Thursday, August 25, 2016

Update On the Nebo “Twyst” Flashlight

A little over a year ago I posted a product review of a new flashlight, the Nebo Twyst. I recently got a chance to give it a bit of a torture test and thought it would be a good idea to post an update with what I learned.

Testing Conditions
I work at a farmer's co-op, mainly in the grain elevator but I'll do whatever needs to be done to keep things moving. The location where I work is old; the original concrete bins were poured somewhere around 1919. This means that things have been modified, jury-rigged, repaired, replaced, and added onto for almost a hundred years. Some of the work wasn't very well done and a lot of pieces and parts are worn out, leading to leaks. Corn and soybeans, as well as dust, seep out of small cracks and holes, making a mess and providing plenty of food for vermin.

We recently changed management, and there is now an emphasis on housekeeping that didn't exist for the last twenty years or so. We're cleaning up big messes, and most of the cleaning is underneath grain storage and handling equipment, where access tunnels and “pits” for machinery had accumulated up to 6 feet of spilled grain, which was rotting. Cleaning is done with an industrial vacuum mounted on a modified semi-tractor and lots of water to sluice the mess into the 3 inch vacuum hose.

All of that is a description of a hot, wet, dirty, dusty, dark, rat-infested confined space. I spent three full working days underground, with half-hour breaks when the truck got full and had to go dump about twice a day. I had my Nebo Twyst with me and it got used (and slightly abused) but came out still working.

Notable Conditions and Issues

Water-Resistant Construction
I lost track of how many times the light got soaked by the high-pressure wash down hose, and it found its way into standing water a few times as well. I also washed it off every day and gave it a once-over to make sure it was still in good shape. I did have to unscrew the front bezel that holds the glass lens in place and reseat the o-ring there after the light fell once, but no moisture got through the seals. It may not work underwater, but rain or splashing water isn't going to hurt this light.
Rugged Construction
Several times it fell onto rough concrete from 3 to 5 feet above the floor. One of its fold-out legs got bent, but I was able to straighten it out with a hammer and metal bench. The light picked up some scars and dings, but everything still works.

I really enjoyed how bright it is, especially since it was the only source of artificial light we had while 15-20 feet underground in a concrete box with a manhole on top. Most of the spaces we were working in did not have light fixtures, and the few light fixtures we did have were turned off for safety reasons (wash-down hoses and old electrical equipment don't mix). The boss was working with me and he was impressed with it, so there may be one in each company vehicle soon.

Battery Life
The manufacturer claims 4 hours at full power using the main light. I haven't changed batteries in a year, and we were using the main light for at least 5 hours each of the three days we worked (at least 15 hours of non-continuous use). Since this is normally my truck flashlight it gets used infrequently, this was a good chance to test the run-time. I am very impressed with the battery life.

Magnetic Base
Being able to stick the light onto a conveyor or piece of structural steel freed up our hands to work a bit more efficiently. However, neither rust nor thin sheet metal are suitable for holding a magnet, which is why the light sometimes fell.

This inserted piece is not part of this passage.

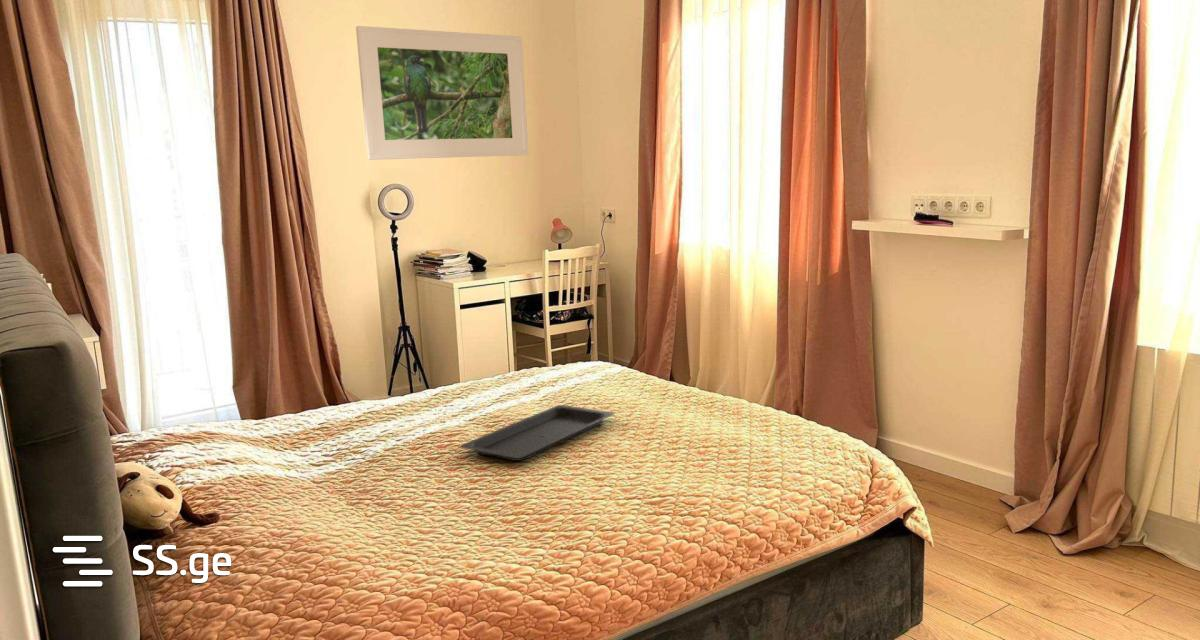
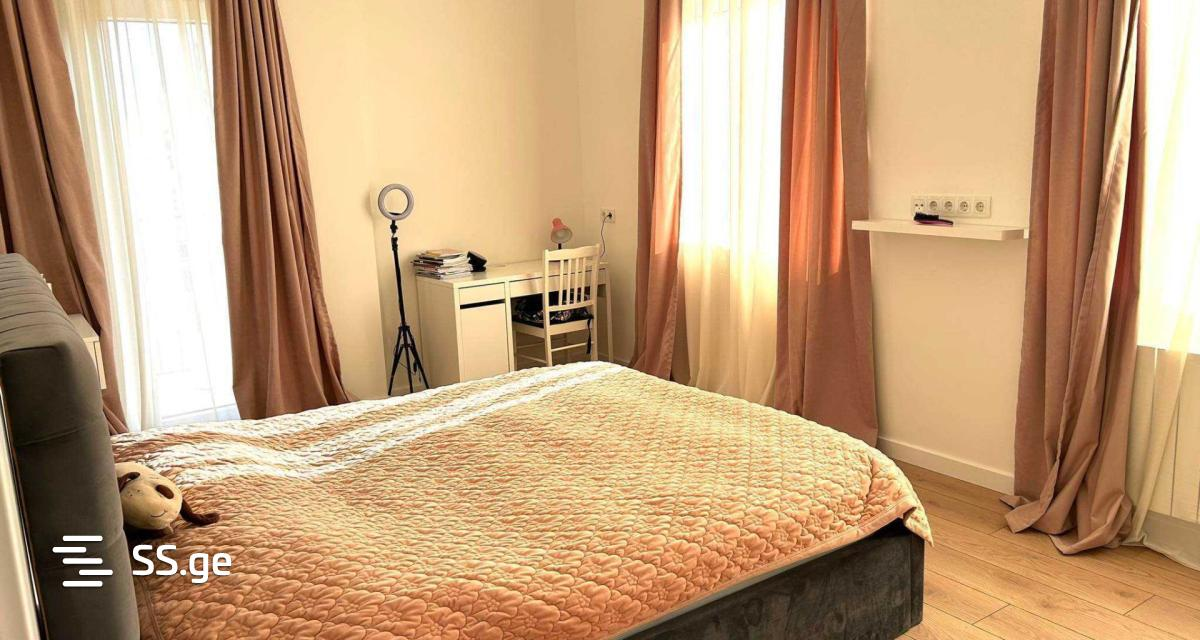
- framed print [355,25,529,161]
- serving tray [459,404,616,462]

All in all, this is one of the best flashlights I have ever owned. I've given a few of them away as gifts and they are greatly appreciated once the recipient actually uses it. I highly recommend this light for keeping in your vehicle or tool box, as it's still too heavy to be an EDC light. 

Given this performance, I may have to try out a few other unique lights that Nebo is making in the near future.